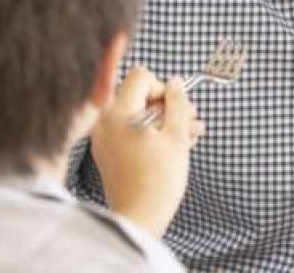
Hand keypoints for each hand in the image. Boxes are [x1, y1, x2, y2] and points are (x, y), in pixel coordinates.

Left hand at [90, 66, 201, 235]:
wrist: (139, 217)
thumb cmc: (159, 180)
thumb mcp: (177, 135)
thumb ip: (178, 103)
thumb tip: (176, 83)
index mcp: (119, 113)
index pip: (140, 77)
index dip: (163, 87)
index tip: (176, 107)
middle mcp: (104, 121)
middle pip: (138, 94)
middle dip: (167, 105)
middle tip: (190, 120)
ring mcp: (103, 137)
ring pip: (136, 113)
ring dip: (163, 120)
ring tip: (190, 135)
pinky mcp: (106, 151)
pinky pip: (129, 130)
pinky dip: (150, 132)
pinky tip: (173, 145)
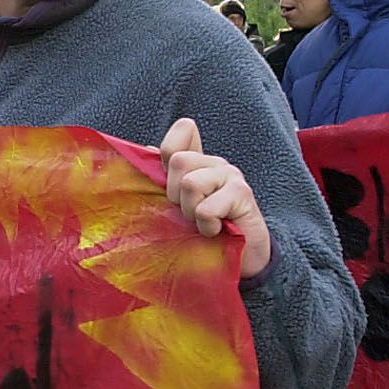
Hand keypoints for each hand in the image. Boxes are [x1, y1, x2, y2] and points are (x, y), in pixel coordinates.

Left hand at [160, 118, 270, 278]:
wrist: (241, 258)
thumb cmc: (206, 231)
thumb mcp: (178, 206)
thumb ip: (164, 179)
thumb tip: (146, 149)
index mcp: (197, 162)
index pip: (184, 130)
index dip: (169, 150)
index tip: (170, 180)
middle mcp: (214, 163)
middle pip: (178, 160)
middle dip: (175, 194)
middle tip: (189, 213)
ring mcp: (230, 175)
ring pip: (190, 183)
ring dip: (191, 212)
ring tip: (203, 223)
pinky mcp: (242, 194)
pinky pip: (206, 208)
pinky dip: (206, 226)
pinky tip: (217, 231)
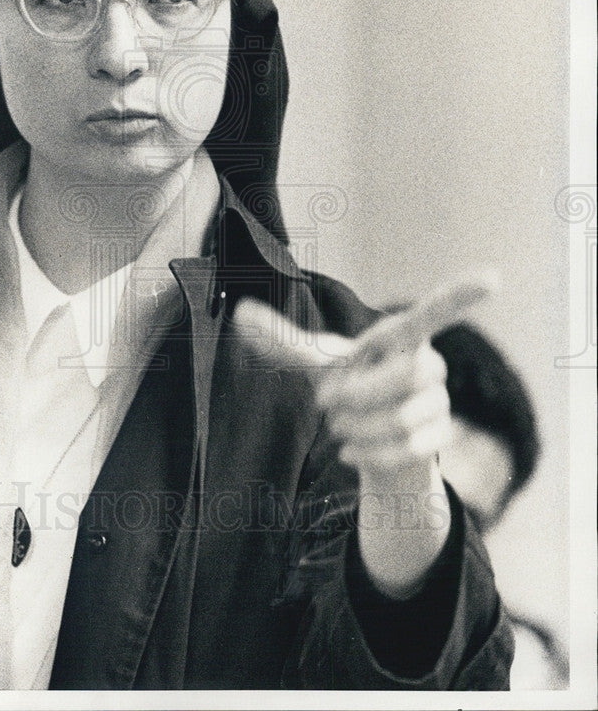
....................
| What you have to do |
The expected output is the exact run of lines from the one containing "index tip: (176, 107)" through the final line of the data above, both ends included, with no pictures.

| Expected answer |
index tip: (176, 107)
middle mcp: (104, 121)
middle pip: (138, 94)
middle dip: (167, 105)
middle tip: (190, 120)
ring mcp: (103, 137)
ring pip: (136, 113)
ring dip: (163, 120)
ring tip: (190, 135)
pinky mcp: (106, 151)
pinky pip: (129, 130)
pinky dip: (150, 132)
pinky tip: (173, 145)
Hand keypoints for each hand in the image. Boxes are [x1, y1, x2, y2] and points are (x, y), in pixel coordinates.

Left hand at [160, 118, 270, 278]:
wrist: (241, 258)
thumb cmc: (206, 231)
thumb mcp: (178, 206)
thumb ip: (164, 179)
thumb tip: (146, 149)
index mcp: (197, 162)
index pip: (184, 130)
index dip: (169, 150)
index tip: (170, 180)
middle mcp: (214, 163)
middle pip: (178, 160)
middle dip: (175, 194)
middle tip: (189, 213)
ring mcp: (230, 175)
ring pip: (190, 183)
ring dip: (191, 212)
ring tip: (203, 223)
pinky mcp: (242, 194)
pinky pip: (206, 208)
pinky dip: (206, 226)
pinky tip: (217, 231)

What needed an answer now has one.